Lo spettatore sarà accompagnato all’ascolto di  una serie di brani molto coinvolgenti che spaziano da composizioni originali per banda a colonne sonore di film. Per gli amanti del genere, ma anche per coloro che sono alle prime armi e vogliono avvicinarsi a questo mondo.

Un genere di musica che, forse, non fa tendenza ma vuole invitare tutti all’ascolto.
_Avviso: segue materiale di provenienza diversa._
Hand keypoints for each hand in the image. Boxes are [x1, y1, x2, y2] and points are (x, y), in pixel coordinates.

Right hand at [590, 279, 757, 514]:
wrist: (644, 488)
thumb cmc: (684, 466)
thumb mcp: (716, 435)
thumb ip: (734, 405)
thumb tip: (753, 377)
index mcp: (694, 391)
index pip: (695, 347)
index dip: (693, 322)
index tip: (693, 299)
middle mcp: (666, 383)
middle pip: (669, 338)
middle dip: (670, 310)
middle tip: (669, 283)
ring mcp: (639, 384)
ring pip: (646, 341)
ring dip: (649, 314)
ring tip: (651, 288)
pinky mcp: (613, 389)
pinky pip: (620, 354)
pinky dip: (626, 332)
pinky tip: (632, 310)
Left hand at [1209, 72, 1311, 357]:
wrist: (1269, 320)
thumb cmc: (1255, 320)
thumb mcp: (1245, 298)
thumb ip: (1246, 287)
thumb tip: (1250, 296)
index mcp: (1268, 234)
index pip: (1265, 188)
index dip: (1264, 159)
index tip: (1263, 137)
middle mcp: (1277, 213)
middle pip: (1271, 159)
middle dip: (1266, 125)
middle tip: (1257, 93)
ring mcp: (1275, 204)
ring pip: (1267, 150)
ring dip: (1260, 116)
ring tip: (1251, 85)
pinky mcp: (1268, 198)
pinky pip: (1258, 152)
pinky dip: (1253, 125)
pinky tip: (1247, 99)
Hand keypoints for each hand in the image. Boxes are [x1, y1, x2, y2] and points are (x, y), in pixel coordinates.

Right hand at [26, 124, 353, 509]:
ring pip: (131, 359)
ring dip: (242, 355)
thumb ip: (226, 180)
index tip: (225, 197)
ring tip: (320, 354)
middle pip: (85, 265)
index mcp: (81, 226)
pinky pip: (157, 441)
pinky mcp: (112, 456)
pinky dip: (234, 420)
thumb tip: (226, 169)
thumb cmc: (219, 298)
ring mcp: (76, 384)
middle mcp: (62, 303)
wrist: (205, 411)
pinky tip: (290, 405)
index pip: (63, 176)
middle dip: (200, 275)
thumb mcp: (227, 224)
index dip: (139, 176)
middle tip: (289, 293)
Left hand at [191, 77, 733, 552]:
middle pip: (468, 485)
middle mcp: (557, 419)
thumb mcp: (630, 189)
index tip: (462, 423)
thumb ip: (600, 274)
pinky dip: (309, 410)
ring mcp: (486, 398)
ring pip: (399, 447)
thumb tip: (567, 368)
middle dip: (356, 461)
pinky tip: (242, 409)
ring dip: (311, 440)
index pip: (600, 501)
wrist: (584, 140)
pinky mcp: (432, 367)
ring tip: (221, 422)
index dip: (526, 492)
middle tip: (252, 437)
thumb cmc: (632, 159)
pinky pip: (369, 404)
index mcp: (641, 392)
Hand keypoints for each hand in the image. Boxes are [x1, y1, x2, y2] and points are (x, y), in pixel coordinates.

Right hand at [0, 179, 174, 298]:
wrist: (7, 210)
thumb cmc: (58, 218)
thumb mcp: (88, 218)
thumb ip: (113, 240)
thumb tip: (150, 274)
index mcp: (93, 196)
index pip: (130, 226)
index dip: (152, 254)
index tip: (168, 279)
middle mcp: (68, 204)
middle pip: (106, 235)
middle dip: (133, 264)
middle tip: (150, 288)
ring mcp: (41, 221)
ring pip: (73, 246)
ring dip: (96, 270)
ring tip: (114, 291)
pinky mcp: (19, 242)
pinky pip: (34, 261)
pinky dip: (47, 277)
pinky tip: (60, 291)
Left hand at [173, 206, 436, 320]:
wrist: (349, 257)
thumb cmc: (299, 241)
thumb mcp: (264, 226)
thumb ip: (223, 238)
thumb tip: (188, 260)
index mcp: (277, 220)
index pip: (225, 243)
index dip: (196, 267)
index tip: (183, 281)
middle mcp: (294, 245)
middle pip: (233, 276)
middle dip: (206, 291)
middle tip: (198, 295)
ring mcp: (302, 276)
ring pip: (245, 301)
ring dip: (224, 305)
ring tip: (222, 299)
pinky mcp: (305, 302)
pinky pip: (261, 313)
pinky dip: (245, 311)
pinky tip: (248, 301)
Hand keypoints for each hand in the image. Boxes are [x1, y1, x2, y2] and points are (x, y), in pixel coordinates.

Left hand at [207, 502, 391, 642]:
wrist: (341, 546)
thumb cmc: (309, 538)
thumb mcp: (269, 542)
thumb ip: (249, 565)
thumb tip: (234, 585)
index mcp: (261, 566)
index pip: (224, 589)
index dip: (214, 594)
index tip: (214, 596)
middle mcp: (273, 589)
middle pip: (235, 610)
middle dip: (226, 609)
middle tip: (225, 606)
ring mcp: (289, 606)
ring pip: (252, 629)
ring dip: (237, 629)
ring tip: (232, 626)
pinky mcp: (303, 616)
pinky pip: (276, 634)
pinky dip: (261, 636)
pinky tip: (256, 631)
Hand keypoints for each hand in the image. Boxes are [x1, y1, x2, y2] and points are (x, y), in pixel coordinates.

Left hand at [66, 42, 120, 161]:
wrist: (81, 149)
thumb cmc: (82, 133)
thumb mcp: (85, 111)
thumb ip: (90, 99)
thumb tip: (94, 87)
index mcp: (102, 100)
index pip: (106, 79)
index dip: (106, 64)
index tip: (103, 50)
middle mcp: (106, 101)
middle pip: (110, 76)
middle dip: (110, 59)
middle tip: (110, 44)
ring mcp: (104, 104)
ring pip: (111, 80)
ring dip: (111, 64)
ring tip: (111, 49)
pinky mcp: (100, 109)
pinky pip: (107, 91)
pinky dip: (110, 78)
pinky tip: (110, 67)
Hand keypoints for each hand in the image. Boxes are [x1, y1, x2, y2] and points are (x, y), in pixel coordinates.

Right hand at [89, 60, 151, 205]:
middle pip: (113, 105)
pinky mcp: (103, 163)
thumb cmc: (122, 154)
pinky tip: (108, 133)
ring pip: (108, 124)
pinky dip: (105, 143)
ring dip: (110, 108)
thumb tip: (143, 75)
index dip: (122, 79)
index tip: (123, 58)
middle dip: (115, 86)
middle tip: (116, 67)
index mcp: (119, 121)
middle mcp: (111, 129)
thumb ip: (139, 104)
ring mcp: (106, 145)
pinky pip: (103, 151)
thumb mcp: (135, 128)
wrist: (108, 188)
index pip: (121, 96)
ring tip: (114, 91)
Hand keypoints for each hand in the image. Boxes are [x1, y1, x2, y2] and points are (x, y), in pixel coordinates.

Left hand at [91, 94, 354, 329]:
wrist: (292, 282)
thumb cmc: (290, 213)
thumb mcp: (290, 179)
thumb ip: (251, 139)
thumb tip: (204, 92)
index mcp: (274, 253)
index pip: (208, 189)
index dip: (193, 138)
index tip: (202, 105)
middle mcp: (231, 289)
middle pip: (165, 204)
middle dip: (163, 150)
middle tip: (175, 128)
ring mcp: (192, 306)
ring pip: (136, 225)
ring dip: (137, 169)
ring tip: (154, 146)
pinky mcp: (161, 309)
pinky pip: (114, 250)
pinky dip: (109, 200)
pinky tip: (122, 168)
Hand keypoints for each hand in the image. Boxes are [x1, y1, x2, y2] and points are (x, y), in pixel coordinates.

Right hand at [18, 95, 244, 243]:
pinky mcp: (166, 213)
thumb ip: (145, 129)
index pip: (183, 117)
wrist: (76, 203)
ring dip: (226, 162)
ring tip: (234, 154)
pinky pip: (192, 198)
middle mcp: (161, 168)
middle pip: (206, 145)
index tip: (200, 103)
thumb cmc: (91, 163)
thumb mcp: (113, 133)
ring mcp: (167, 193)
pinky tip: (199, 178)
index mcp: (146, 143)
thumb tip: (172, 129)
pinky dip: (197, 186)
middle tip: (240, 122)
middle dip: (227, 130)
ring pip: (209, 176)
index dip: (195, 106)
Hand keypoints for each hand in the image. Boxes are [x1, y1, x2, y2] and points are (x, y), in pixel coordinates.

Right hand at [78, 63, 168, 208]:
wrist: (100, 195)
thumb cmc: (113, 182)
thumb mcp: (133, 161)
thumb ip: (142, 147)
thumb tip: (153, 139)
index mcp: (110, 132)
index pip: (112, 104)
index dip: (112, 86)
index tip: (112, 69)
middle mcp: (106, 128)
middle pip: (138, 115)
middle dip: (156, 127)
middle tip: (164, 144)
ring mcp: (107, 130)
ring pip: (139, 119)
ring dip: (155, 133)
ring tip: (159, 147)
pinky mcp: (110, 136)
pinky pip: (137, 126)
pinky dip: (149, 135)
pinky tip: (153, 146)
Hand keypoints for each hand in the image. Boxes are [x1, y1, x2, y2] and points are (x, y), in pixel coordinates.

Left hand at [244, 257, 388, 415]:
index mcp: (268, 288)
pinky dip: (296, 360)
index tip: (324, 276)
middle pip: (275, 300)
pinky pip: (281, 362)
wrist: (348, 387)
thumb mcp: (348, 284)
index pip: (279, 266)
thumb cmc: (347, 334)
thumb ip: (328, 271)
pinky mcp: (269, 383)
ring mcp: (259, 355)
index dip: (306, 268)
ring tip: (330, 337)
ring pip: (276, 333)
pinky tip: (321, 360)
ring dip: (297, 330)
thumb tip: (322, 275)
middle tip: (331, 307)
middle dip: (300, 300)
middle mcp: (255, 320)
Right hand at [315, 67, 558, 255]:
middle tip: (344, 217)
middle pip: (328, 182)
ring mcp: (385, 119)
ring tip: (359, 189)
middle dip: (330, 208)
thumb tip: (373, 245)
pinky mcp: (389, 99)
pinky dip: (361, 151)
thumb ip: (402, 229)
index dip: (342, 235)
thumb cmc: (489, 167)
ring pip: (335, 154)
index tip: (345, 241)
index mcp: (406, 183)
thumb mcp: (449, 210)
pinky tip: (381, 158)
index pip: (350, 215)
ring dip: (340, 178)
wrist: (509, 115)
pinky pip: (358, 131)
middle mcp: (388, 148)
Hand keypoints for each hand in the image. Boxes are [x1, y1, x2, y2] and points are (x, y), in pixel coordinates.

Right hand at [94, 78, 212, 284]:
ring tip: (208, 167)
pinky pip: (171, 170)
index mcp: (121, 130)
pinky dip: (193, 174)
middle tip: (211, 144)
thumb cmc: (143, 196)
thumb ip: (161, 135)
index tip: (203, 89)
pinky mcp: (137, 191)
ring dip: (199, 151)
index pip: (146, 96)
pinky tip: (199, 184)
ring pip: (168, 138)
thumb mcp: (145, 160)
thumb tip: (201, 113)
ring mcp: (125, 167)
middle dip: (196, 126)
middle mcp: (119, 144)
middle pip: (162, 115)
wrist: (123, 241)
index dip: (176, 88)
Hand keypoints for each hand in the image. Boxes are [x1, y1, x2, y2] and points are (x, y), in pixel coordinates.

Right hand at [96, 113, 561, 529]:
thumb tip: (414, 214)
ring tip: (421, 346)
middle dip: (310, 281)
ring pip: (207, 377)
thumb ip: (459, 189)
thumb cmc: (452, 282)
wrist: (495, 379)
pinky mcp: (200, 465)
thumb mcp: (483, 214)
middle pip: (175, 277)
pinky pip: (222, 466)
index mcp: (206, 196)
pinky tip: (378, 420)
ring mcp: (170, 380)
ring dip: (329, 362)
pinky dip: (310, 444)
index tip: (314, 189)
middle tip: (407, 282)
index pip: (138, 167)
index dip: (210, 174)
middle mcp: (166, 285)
Anche il giovane studente, avvezzo a frequentare discoteche e ad ascoltare in cuffia il rapper del momento, potrebbe restare affascinato da questi suoni, dalla voce del violoncello o dalla delicatezza senza tempo dell’arpa.

“Banda” significa da sempre “festa”, un legame che nasce ai tempi della Rivoluzione Francese e che rivive ancora oggi fin nei paesini della nostra bassa bresciana.

Il complesso bandistico di Calvisano nasce, infatti, nel 1863,  il primo documento trovato in archivio con il quale il sindaco invitò la commissione a far intervenire la banda in una cerimonia pubblica è datato proprio 6 marzo 1863.

Oggi la Banda del paese unisce una quarantina di musicisti, giovani e meno giovani animati dalla passione e dall’amore verso la musica,  tutti riuniti in un “organico strumentale”, o meglio in un solo “strumento” formato da esseri umani anziché da tasti e martelletti.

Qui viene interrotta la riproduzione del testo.